> What the exercise asks: Rewrite the lines starting with the one that contains "collectors: G. B. Hinton & et al." and going on through the one that contains "scientific name: Oreophysa microphylla", replacing "catalogue" with "catalog" and keeping everything else the same.
------ Records to process ------
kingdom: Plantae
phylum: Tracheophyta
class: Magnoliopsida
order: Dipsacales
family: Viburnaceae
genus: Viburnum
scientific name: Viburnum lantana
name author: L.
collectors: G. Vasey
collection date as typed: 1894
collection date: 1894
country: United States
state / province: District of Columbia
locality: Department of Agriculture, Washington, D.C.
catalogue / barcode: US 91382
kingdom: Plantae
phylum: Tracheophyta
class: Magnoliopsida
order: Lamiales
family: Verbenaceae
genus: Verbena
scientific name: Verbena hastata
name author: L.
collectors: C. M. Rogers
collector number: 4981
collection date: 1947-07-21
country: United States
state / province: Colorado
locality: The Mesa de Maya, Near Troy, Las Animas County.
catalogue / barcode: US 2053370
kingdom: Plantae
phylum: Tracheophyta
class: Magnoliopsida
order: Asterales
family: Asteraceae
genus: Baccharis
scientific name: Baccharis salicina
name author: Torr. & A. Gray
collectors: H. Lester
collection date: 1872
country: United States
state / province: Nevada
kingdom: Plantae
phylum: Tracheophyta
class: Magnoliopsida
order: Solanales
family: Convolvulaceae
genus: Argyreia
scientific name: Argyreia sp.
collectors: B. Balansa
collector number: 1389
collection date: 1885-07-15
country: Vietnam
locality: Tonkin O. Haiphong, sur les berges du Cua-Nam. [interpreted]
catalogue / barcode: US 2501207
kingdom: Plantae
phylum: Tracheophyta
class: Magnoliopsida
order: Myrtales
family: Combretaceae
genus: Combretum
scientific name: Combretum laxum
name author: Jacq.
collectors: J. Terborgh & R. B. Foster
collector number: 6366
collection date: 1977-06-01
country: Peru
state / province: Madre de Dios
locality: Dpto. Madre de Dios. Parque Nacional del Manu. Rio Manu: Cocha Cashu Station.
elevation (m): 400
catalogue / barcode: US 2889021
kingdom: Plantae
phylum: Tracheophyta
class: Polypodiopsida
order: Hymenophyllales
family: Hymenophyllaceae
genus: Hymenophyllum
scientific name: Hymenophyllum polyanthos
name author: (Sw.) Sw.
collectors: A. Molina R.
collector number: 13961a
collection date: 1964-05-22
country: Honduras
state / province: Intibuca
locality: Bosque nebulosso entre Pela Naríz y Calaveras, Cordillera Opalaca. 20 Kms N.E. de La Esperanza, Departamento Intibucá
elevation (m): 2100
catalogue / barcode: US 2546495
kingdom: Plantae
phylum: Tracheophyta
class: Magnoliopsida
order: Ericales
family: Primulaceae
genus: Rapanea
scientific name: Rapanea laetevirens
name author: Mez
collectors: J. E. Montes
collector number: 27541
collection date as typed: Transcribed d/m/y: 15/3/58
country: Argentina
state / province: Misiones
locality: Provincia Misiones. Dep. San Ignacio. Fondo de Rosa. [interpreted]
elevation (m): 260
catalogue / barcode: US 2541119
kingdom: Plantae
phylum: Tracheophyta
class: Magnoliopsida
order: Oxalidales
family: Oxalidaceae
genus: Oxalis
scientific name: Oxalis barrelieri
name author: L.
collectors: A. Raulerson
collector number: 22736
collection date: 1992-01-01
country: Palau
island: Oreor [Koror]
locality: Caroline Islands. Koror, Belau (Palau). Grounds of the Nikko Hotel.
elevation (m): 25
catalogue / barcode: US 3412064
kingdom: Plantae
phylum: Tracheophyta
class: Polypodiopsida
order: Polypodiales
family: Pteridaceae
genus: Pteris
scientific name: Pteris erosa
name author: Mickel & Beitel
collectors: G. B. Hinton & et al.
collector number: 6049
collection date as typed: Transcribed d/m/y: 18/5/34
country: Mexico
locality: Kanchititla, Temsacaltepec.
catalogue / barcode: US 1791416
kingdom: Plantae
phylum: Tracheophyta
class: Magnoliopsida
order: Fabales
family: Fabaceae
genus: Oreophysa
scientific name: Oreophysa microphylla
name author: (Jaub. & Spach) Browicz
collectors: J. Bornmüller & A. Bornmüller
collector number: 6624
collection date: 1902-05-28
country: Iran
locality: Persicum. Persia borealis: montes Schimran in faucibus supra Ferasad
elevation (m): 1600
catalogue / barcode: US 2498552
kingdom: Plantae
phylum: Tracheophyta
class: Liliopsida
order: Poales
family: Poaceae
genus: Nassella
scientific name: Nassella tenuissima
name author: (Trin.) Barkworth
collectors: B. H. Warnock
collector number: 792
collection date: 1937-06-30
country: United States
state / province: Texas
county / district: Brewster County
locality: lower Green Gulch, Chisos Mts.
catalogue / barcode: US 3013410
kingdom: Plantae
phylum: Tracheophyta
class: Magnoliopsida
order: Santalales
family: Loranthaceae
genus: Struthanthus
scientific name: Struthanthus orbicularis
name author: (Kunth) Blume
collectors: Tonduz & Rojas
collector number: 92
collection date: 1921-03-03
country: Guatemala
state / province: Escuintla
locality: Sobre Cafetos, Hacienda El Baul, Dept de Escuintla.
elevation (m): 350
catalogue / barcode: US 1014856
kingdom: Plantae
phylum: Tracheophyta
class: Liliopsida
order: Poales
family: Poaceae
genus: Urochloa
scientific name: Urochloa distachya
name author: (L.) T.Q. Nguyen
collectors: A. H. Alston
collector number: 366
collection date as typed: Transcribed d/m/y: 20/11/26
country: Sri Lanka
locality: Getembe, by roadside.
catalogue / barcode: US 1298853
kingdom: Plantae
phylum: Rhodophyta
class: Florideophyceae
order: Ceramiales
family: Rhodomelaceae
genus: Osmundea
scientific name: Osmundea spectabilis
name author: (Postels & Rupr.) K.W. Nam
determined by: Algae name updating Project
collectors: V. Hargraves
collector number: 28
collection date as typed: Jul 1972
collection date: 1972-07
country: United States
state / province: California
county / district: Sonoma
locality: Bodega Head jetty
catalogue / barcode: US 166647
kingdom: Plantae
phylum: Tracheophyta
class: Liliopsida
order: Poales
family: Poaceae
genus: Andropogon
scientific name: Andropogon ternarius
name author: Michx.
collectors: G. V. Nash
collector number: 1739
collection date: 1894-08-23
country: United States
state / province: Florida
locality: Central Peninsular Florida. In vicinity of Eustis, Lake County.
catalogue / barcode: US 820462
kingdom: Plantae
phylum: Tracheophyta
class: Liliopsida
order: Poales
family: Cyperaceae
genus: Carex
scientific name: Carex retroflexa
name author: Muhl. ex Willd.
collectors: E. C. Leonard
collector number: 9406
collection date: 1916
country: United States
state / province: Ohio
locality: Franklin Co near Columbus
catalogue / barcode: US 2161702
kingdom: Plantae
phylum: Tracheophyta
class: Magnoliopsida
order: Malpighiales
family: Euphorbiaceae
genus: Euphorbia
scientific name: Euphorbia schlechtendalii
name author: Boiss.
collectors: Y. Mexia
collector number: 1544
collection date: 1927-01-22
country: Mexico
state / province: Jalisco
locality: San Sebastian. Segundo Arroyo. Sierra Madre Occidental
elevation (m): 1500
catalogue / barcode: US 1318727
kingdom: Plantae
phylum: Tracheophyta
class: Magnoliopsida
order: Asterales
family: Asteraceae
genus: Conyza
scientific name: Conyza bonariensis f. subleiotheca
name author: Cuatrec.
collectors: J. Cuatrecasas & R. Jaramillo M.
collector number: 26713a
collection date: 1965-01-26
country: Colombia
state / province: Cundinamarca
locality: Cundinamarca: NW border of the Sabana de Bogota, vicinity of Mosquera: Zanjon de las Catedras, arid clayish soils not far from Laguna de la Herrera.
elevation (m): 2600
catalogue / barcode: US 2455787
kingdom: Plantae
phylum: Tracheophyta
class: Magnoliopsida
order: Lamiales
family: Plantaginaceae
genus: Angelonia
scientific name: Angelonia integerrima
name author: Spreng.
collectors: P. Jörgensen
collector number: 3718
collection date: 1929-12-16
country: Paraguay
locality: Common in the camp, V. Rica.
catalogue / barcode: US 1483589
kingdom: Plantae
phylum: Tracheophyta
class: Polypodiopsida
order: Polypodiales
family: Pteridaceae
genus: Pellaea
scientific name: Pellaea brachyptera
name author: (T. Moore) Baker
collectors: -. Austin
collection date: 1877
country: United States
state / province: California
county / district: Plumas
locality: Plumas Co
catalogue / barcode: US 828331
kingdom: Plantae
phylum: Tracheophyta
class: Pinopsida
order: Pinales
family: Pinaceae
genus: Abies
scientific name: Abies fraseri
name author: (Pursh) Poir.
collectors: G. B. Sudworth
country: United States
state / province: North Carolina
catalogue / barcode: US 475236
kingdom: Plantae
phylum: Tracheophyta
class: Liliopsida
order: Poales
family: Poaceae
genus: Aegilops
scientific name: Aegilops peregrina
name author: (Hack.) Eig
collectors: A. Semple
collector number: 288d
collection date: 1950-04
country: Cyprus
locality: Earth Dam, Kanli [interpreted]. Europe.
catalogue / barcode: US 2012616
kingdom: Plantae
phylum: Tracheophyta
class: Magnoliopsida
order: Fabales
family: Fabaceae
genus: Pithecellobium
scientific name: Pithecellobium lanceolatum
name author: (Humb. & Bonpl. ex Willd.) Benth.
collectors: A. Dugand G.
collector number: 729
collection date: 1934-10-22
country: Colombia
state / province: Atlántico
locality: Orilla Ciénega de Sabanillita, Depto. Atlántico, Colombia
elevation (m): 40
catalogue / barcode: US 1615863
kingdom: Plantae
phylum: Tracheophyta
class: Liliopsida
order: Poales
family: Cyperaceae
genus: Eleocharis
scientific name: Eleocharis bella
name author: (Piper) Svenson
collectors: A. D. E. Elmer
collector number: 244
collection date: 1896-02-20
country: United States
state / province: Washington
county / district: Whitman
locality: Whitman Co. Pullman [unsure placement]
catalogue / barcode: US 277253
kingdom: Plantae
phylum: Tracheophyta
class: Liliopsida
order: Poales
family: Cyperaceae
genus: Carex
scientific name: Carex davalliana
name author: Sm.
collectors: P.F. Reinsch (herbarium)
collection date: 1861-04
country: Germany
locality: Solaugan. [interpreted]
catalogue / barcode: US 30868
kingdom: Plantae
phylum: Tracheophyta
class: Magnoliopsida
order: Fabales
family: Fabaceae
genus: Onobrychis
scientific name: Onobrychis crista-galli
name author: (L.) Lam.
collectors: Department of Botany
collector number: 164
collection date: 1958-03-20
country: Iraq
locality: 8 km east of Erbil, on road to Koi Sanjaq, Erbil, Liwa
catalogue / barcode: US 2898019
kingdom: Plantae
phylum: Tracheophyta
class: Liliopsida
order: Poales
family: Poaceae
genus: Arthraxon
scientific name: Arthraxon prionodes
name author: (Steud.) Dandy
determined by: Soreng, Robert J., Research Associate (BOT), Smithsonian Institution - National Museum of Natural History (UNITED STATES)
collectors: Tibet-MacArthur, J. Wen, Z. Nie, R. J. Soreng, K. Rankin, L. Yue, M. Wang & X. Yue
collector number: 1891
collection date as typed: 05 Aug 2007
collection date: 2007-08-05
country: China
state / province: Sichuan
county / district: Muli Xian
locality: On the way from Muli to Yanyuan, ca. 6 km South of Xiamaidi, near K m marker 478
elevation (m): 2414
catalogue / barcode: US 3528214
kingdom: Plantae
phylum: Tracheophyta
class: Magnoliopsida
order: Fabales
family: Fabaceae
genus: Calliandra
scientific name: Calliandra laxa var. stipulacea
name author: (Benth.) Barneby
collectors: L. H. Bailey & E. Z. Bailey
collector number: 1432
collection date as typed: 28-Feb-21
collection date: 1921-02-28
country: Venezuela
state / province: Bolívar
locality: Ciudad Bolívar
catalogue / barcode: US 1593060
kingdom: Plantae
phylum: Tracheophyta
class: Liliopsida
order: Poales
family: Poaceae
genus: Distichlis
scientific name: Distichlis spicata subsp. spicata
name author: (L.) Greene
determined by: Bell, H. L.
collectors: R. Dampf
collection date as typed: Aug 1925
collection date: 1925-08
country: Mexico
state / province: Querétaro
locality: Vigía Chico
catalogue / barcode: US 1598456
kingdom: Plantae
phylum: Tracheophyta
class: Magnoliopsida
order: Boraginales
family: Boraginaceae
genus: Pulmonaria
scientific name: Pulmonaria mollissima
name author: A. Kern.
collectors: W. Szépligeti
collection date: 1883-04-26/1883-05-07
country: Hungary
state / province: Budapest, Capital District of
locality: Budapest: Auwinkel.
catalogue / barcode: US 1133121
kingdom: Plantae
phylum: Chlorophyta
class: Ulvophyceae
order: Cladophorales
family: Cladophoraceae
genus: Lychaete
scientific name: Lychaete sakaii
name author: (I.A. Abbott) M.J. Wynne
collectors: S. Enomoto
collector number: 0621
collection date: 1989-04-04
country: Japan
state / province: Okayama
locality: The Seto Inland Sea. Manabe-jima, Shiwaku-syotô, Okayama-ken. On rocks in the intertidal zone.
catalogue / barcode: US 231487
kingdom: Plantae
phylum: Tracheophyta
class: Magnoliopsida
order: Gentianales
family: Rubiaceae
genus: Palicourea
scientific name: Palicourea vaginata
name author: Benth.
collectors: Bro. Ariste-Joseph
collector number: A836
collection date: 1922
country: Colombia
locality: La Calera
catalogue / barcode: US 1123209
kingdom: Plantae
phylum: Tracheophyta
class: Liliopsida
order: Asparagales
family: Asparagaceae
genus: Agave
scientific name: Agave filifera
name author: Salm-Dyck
------
> Written response:
collectors: G. B. Hinton & et al.
collector number: 6049
collection date as typed: Transcribed d/m/y: 18/5/34
country: Mexico
locality: Kanchititla, Temsacaltepec.
catalog / barcode: US 1791416
kingdom: Plantae
phylum: Tracheophyta
class: Magnoliopsida
order: Fabales
family: Fabaceae
genus: Oreophysa
scientific name: Oreophysa microphylla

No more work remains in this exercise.